Free agent outfielder Michael Conforto will reject the Mets’ $18.4MM qualifying offer and explore the free agent market, reports Jeff Passan of ESPN (Twitter link). Should he sign elsewhere, the Mets would be entitled to draft pick compensation.
Conforto is coming off a down platform year, leading some fans to suggest he could accept the QO in hopes of re-testing free agency next winter off a better showing. Anthony DiComo of MLB.com reported in mid-September that the Mets expected Conforto to reject the offer even in spite of his atypically poor numbers, though, so today’s development comes as little surprise.

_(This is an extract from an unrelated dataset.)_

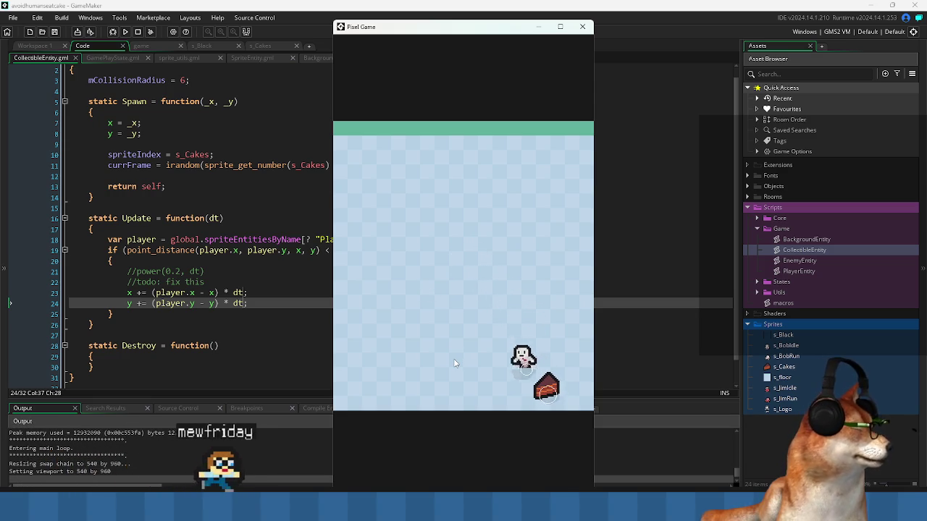
pyautogui.press('Down')
pyautogui.press('Right')
pyautogui.press('Right')
pyautogui.press('Left')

Heading into the 2021 season, Conforto looked to be one of the top position players in this year’s class. From 2019-20, he’d hit .274/.376/.499, numbers that were 35 percentage points above the league average by measure of wRC+. That placed him in the top twenty qualified hitters, seemingly making Conforto a candidate to exceed nine figures with a typical platform year.
2021 was anything but typical, though, as Conforto slumped to a .232/.344/.384 line with just 14 home runs across 479 plate appearances. Those were his worst results since 2016, but they came with a career-low 21.7% strikeout rate and batted ball numbers not too dissimilar from his marks of years past. Entering his age-29 season, Conforto looks to be a prime bounceback target for suitors, and Joel Sherman of the New York Post reports his representatives at the Boras Corporation have already heard from upwards of twelve teams during the early stages of free agency. Depending on his priority, Conforto could still look to land a solid multi-year deal and lock in some long-term security or try to top the qualifying offer value on a one-year deal with designs on hitting the market again after 2022.

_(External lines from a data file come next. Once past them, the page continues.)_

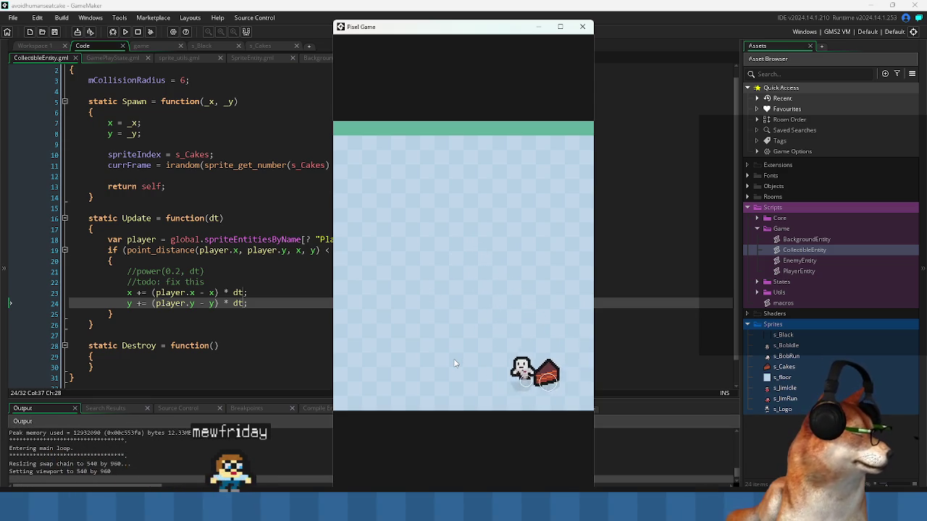
pyautogui.press('Down')
pyautogui.press('Right')
pyautogui.press('Left')
pyautogui.press('Up')
pyautogui.press('Left')
pyautogui.press('Down')
pyautogui.press('Right')
pyautogui.press('Left')
pyautogui.press('Right')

Teams who sign a qualified free agent will have to surrender at least one draft pick, and potentially some international bonus pool money depending on their status as revenue-sharing recipients or whether or not they exceeded the luxury tax threshold. Last month, MLBTR’s Tim Dierkes broke down which picks each team would forfeit in so doing. As a team who neither exceeded the luxury tax threshold nor received revenue sharing in 2021, New York will receive a compensatory pick after Competitive Balance Round B (typically around 70-75 overall) in next year’s amateur draft were Conforto to sign elsewhere.